Turkish Neurosurgery
Impact of diabetic hyperglycemia on clinical outcomes in patients with diabetes mellitus following traumatic brain injury
Tseng Chun-Chia 1, Huang Ying-Cheng 1, Tu Po-Hsun 1, Yip Ping K. 2, Chang Ting-Wei 1, Lee Cheng-Chi 1, Chen Ching-Chang 1, Chen Nan-Yu 1, Liu Zhuo-Hao 1
1Chang Gung Memorial Hospital, Neurosurgery, Taoyuan City,
2Queen Mary University of London, Barts and The London School of Medicine and Dentistry, Blizard Institute, London,
DOI: 10.5137/1019-5149.JTN.33659-21.3

Aim:Diabetes mellitus (DM) is known to induce negative systemic effects in patients with trauma. However, data on the association between DM and isolated traumatic brain injury (TBI) is limited, especially in the Asian population. This study aimed to identify the effect of patients with DM with TBI in Taiwan.Material and Methods:Data from the trauma registry in Chang Gung Memorial Hospital, Linkou, Taiwan were collected and reviewed. Several clinical characteristics and outcomes were extracted and analyzed. The trauma databank includes 3090 patient medical records, of which 475 patients were identified as having DM. Because several baseline characteristics of patients with TBI in the DM group differed from those in the non-DM group, we performed propensity score matching to eliminate confounding factors.Results:After propensity score matching, 895 patients with TBI comprised the non-DM group, and no significant differences were noted in the baseline characteristics between groups. Patients in the DM group had more craniotomies, longer hospital stays, and longer ICU stays. We also segmented the DM group into two subgroups based on survival status.

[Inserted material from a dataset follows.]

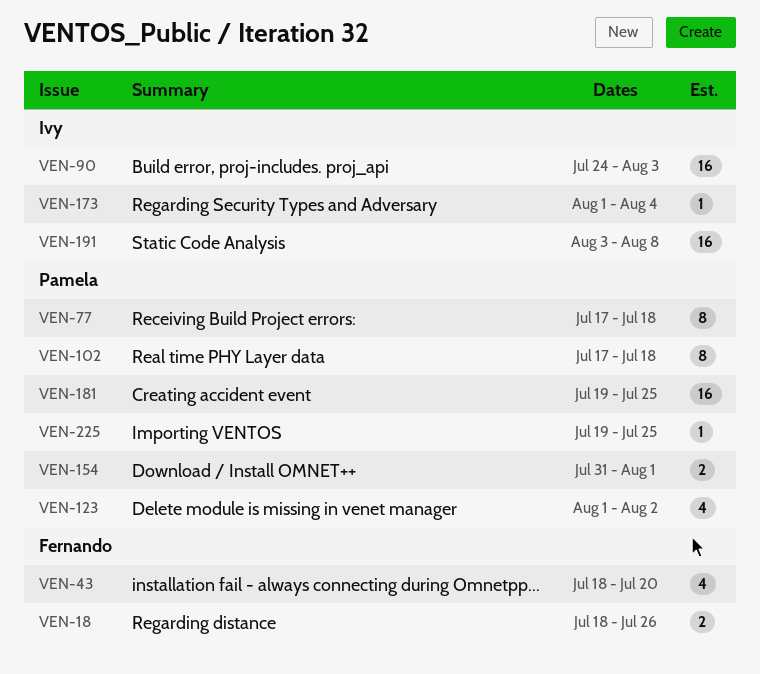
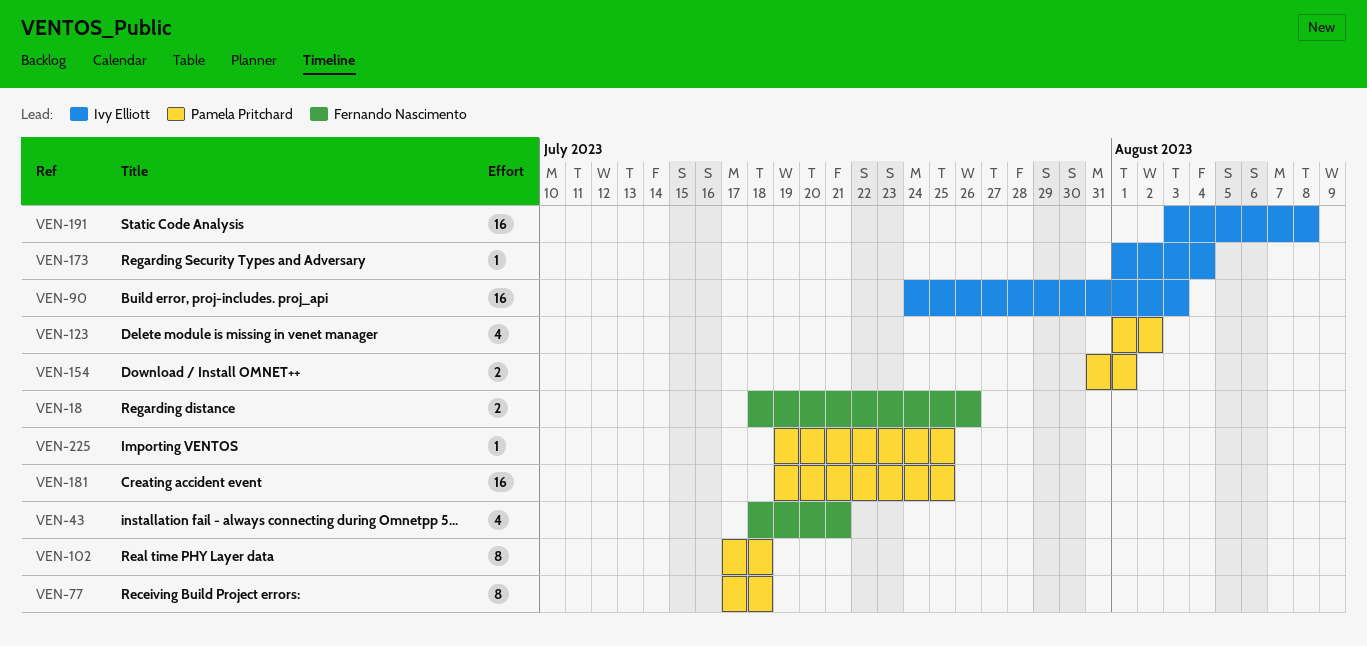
VEN-43, due: Jul 20 -> Jul 21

Compared with the survivor group, the nonsurvivor group had a significantly higher serum glucose level. Furthermore, patients with DM were divided into four subgroups according to their serum glucose level. The in-hospital mortality rate was higher in the subgroup with glucose levels greater than 200mg/dL than in the other subgroups. A receiver-operating-characteristic analysis revealed that the ability of serum glucose level to predict in-hospital mortality was modest, with an area under the curve of 0.641 and an associated optimal cutoff of 206 mg/dl.Conclusion:DM should be considered a risk factor for patients with TBI receiving neurosurgical intervention and a predictor of longer hospitalization and stay in an intensive care unit. Moreover, in patients with TBI with DM, higher admission serum glucose levels are associated with a higher in-hospital mortality rate.